EXERCISE REQUIREMENTS
1: List each term that the swap regulation footnotes set in quotation marks, leaving out the longer quoted passage in footnote 6.
2: Return the passage of the swap regulation footnotes from "1 Available at" up to and including "statutory provisions therein.", copied word for word.

QUOTED PASSAGE
★ ★ ★ ★ ★ ★ ★

1 Available at www.cftc.gov/ucm/groups/public/@newsroom/documents/file/federalregister041812b.pdf. In discussing common aspects of the CFTC's and the SEC's analysis, we use the term "swap" to encompass securitybased swaps and the terms "dealer" and "major participant" to encompass both the CFTC- and the SEC-regulated variants of such entities.

2 The regulation of swaps is largely driven by Title VII of the Dodd-Frank Wall Street Reform and Consumer Protection Act ("Dodd-Frank"), and the Adopting Release is part of the Commissions' ongoing efforts to issue implementing rules for the statutory provisions therein.

3 If limited designation is granted, the person must consider whether it is a major participant in connection with positions that fall outside its limited dealer designation. More generally, persons who are not swap dealers yet engage in swap activities of potentially systemically significant size needed to do the major participant analysis described below; swap dealers do not.

4 Swaps and security-based swaps with special entities are subject to a $25 million notional amount threshold with no phase-in. With certain exceptions, the phase-in level is not available to the extent a person engages in security-based swap dealing activity with natural persons.

5 This exclusion does not appear in the definition of "security-based swap dealer".

6 This categorical statement of exclusion is tempered by the Commissions' note that an institution seeking out counterparties to such hedging swaps "would generally [emphasis added] not be accommodating demand...or facilitating interest...."

★ ★ ★ ★ ★ ★ ★

Collection entries
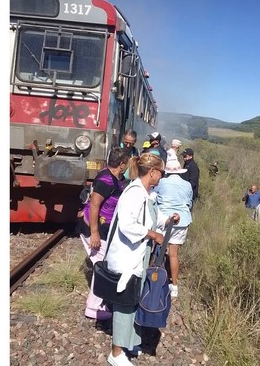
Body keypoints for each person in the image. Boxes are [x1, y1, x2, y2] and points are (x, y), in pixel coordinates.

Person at [105, 153, 181, 366]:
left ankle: (128, 343)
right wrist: (152, 234)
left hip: (137, 258)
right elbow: (127, 225)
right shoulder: (135, 193)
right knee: (124, 304)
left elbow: (149, 222)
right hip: (126, 259)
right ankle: (116, 353)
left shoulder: (145, 193)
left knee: (133, 302)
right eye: (161, 173)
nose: (161, 177)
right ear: (153, 172)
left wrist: (167, 222)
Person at [78, 147, 131, 320]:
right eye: (127, 163)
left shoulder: (112, 176)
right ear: (122, 164)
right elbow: (94, 204)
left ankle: (100, 303)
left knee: (102, 264)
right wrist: (94, 233)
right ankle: (93, 308)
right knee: (102, 266)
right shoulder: (107, 180)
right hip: (94, 228)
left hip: (102, 228)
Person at [153, 159, 192, 299]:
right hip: (182, 221)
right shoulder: (187, 185)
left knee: (156, 247)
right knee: (173, 254)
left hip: (164, 219)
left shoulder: (162, 182)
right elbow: (189, 202)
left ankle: (154, 277)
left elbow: (155, 198)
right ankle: (174, 286)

★ ★ ★ ★ ★ ★ ★

RESPONSES FOR EACH TASK
1:
swap
dealer
major participant
Dodd-Frank
security-based swap dealer

2:
1 Available at www.cftc.gov/ucm/groups/public/@newsroom/documents/file/federalregister041812b.pdf. In discussing common aspects of the CFTC's and the SEC's analysis, we use the term "swap" to encompass securitybased swaps and the terms "dealer" and "major participant" to encompass both the CFTC- and the SEC-regulated variants of such entities.

2 The regulation of swaps is largely driven by Title VII of the Dodd-Frank Wall Street Reform and Consumer Protection Act ("Dodd-Frank"), and the Adopting Release is part of the Commissions' ongoing efforts to issue implementing rules for the statutory provisions therein.